* [O que fazer]
1 – No texto sobre o artigo de Rubens Barbosa, que parcela do comércio exterior brasileiro o Mercosul representou em 1998, segundo o trecho citado?
2 – Como fica o trecho das entradas que começa na primeira linha e termina na linha que contém "tone equalizer: -8", incluindo as duas, se você trocar "second photo" por "final photo" sem mudar mais nada? Reproduza apenas esse trecho.

27 de abril de 2010

Rubens Barbosa e os 10% de verdade

Hoje, no Globo, me deparei com um artigo de Rubens Barbosa falando mal do Mercosul. Até aí tudo bem, ele é tucano, foi embaixador no tempo de Fernando Henrique, e essa turma gosta mesmo é de tirar o sapato para os EUA. O artigo também foi publicado no Estadão.

Acontece que me intrigou o seguinte trecho do texto:

Com as sucessivas medidas restritivas e contrárias à tarifa externa comum (TEC), desapareceu a agenda de liberalização comercial, principal característica da fase atual do Mercosul, a união aduaneira. A perda de relevância comercial para os países membros (o Mercosul representou cerca de 16% do comércio exterior brasileiro em 1998, contra menos de 10% em 2009) não estimula maiores esforços para a superação das dificuldades.

* [Material da tarefa]
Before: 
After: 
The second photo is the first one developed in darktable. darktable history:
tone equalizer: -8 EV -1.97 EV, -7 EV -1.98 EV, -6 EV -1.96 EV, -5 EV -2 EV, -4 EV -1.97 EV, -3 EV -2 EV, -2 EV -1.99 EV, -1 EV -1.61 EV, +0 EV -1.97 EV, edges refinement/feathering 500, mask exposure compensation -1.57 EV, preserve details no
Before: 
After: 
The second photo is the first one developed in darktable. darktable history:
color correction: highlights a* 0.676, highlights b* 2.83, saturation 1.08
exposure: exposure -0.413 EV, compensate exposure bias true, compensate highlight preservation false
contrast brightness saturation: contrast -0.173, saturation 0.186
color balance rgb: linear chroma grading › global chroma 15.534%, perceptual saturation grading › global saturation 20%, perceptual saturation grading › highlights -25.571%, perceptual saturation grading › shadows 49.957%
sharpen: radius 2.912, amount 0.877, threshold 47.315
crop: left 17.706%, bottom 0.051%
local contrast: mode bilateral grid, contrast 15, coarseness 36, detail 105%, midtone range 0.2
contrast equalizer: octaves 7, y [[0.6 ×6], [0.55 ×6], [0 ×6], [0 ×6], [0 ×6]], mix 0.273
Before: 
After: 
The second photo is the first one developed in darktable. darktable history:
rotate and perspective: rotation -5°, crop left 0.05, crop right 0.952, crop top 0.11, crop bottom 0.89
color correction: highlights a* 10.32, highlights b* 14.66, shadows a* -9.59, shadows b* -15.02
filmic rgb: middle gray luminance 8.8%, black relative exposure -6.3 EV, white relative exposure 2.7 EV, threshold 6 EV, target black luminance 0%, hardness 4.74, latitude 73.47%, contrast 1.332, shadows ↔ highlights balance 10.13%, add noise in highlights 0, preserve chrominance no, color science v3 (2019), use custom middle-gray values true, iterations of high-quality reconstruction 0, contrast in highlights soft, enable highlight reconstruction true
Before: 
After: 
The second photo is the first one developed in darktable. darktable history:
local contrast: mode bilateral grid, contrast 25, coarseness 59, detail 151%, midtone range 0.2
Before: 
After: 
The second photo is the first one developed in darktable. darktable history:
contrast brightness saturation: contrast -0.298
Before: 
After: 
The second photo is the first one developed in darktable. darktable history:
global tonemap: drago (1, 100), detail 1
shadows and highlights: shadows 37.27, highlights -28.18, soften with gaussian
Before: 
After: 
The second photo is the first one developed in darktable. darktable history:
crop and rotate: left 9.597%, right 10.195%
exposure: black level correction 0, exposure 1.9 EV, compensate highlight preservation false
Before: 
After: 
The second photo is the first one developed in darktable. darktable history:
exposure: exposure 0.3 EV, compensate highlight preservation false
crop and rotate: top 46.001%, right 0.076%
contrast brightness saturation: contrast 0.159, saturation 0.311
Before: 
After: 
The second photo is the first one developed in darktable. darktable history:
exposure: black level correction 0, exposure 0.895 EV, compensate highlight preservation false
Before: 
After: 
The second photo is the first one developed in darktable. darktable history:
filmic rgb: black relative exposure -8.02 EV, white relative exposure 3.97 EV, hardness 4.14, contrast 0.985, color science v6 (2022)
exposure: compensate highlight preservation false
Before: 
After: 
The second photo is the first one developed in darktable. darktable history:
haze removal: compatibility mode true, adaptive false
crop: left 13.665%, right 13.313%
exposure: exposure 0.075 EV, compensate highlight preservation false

* [Resultados]
1 – Cerca de 16%.

2 –
Before: 
After: 
The final photo is the first one developed in darktable. darktable history:
tone equalizer: -8 EV -1.97 EV, -7 EV -1.98 EV, -6 EV -1.96 EV, -5 EV -2 EV, -4 EV -1.97 EV, -3 EV -2 EV, -2 EV -1.99 EV, -1 EV -1.61 EV, +0 EV -1.97 EV, edges refinement/feathering 500, mask exposure compensation -1.57 EV, preserve details no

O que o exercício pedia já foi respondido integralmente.